▶ Required actions
**a)** In the Jane Austen passage below, what title did Sense and Sensibility have when it was first written?
**b)** Please extend the Jane Austen passage below, beginning after its final sentence.

▶ Text for analysis
[Start of section]
A collection of BBC radio full-cast dramatisations of Jane Austen's six major novels.
Jane Austen was born on 16 December 1775, the sixth child of seven.
Her father George was the rector at Steventon, near Basingstoke,
and was a prosperous and cultured man. He encouraged Jane to write
and read widely as a child; at fourteen, she had written Love and
Friendship and at fifteen had finished the ambitiously titled A
History of England.
Although Austen's heroines underwent adventures, Jane herself led
an uneventful life. She did once accept a proposal of marriage one
evening, only to change her mind the following morning! For the
most part it was a quiet family life interspersed with outings to
Bath, London and Lyme. Her novels were written in the intervals
between family excursions, although not in the order in which they
were published. Sense and Sensibility (published in 1811) was
originally written in 1795 as Elinor and Marianne. Pride and
Prejudice (published in 1813) began life as 'First Impressions' in
1797. Of her other novels, Mansfield Park was published in 1814,
Emma in 1816 and Persuasion posthumously in 1818.
[End of section]
▶ Entries provided
[Start of section]
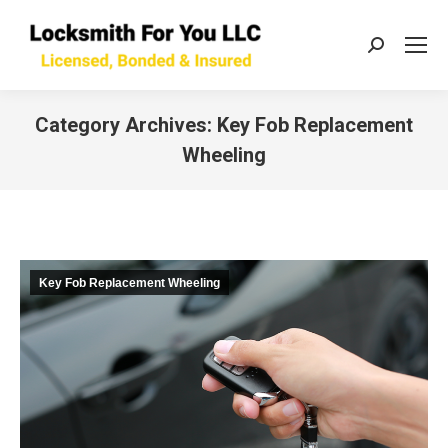
Search:
Category Archives:
Key Fob Replacement
Wheeling
You are here:
Key Fob Replacement Wheeling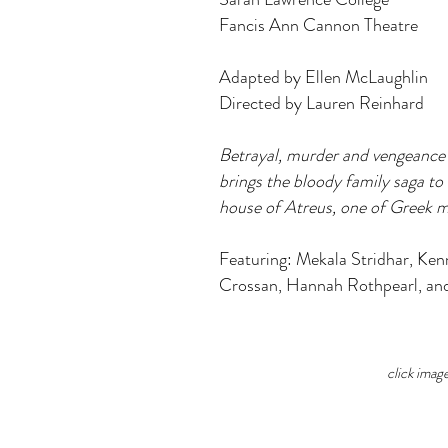
Fancis Ann Cannon Theatre
Adapted by Ellen McLaughlin
Directed by Lauren Reinhard
Betrayal, murder and vengeance f
brings the bloody family saga to 
house of Atreus, one of Greek my
Featuring: Mekala Stridhar, Ken
Crossan, Hannah Rothpearl, an
click imag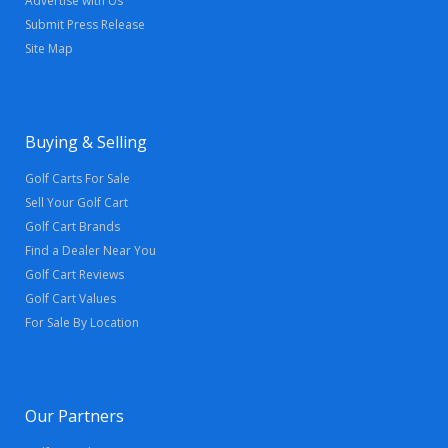
Advertise with Us
Submit Press Release
Site Map
Buying & Selling
Golf Carts For Sale
Sell Your Golf Cart
Golf Cart Brands
Find a Dealer Near You
Golf Cart Reviews
Golf Cart Values
For Sale By Location
Our Partners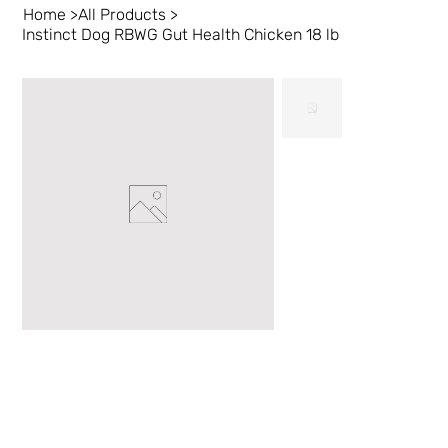
Home
>
All Products
>
Instinct Dog RBWG Gut Health Chicken 18 lb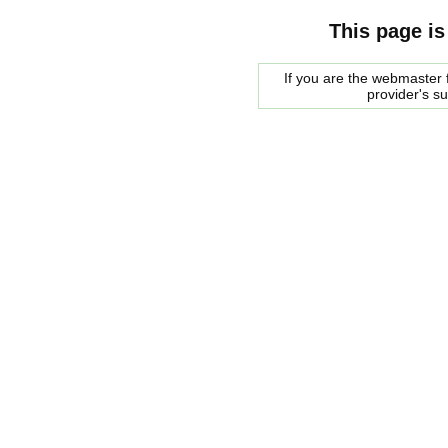
This page is
If you are the webmaster f
provider's s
[End of section]
▶ Written answers
**a)** Elinor and Marianne

**b)**
Throughout her life Jane kept up regular correspondences with her
sister Cassandra, her friends and her nieces and nephews. Although
Cassandra removed anything deeply personal from these letters after
Jane's death, they tell of her attitude to her work, describing it
as 'the little bit (two inches wide) of Ivory on which I work with
so fine a brush, as produces little effect after much labour'. This
modest assessment was not shared by Sir Walter Scott or by the
Prince Regent, who kept a set of her novels in each of his
residences.
The Austens moved several times during the course of Jane's life-
in 1801 they left Steventon for Bath. After George Austen's death
in 1805 they moved to Southampton and then, in 1809, to Chawton. In
the weeks prior to her death, Jane lodged in Winchester in order to
be close to her doctor. Her illness has been attributed to several
possible conditions, including Addison's disease (a disorder of the
adrenal glands whose symptoms include tiredness and weight loss),
Hodgkin's disease (a form of cancer) and arsenic poisoning. She
died on 18 July 1817.
Jane Austen's novels have acquired a following which is almost
cult-like, and the many dramatisations of her work for screen,
television and radio are testament to the books' enduring
popularity. One of her works was amongst the earliest transmissions
to be heard on BBC radio- a reading of the proposal scene from
Pride and Prejudice was broadcast on 15 January 1924.